(Exercise aim) The entries that follow should be reproduced exactly, with no images carried over.

*** Given records

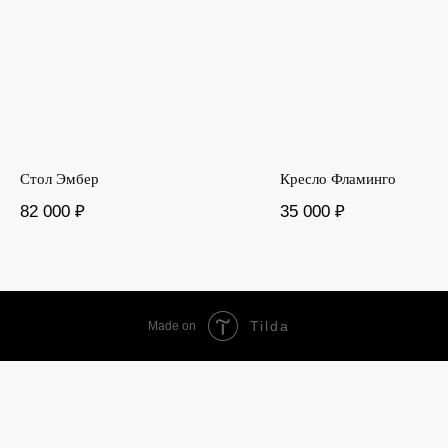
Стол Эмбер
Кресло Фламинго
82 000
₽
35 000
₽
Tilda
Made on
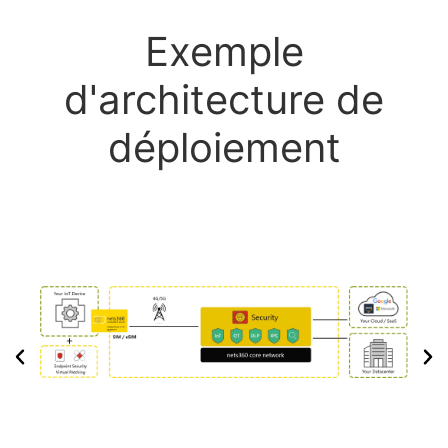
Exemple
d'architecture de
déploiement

******

(Answer space)
Стол Эмбер
Кресло Фламинго
82 000
₽
35 000
₽
Tilda
Made on
Exemple
d'architecture de
déploiement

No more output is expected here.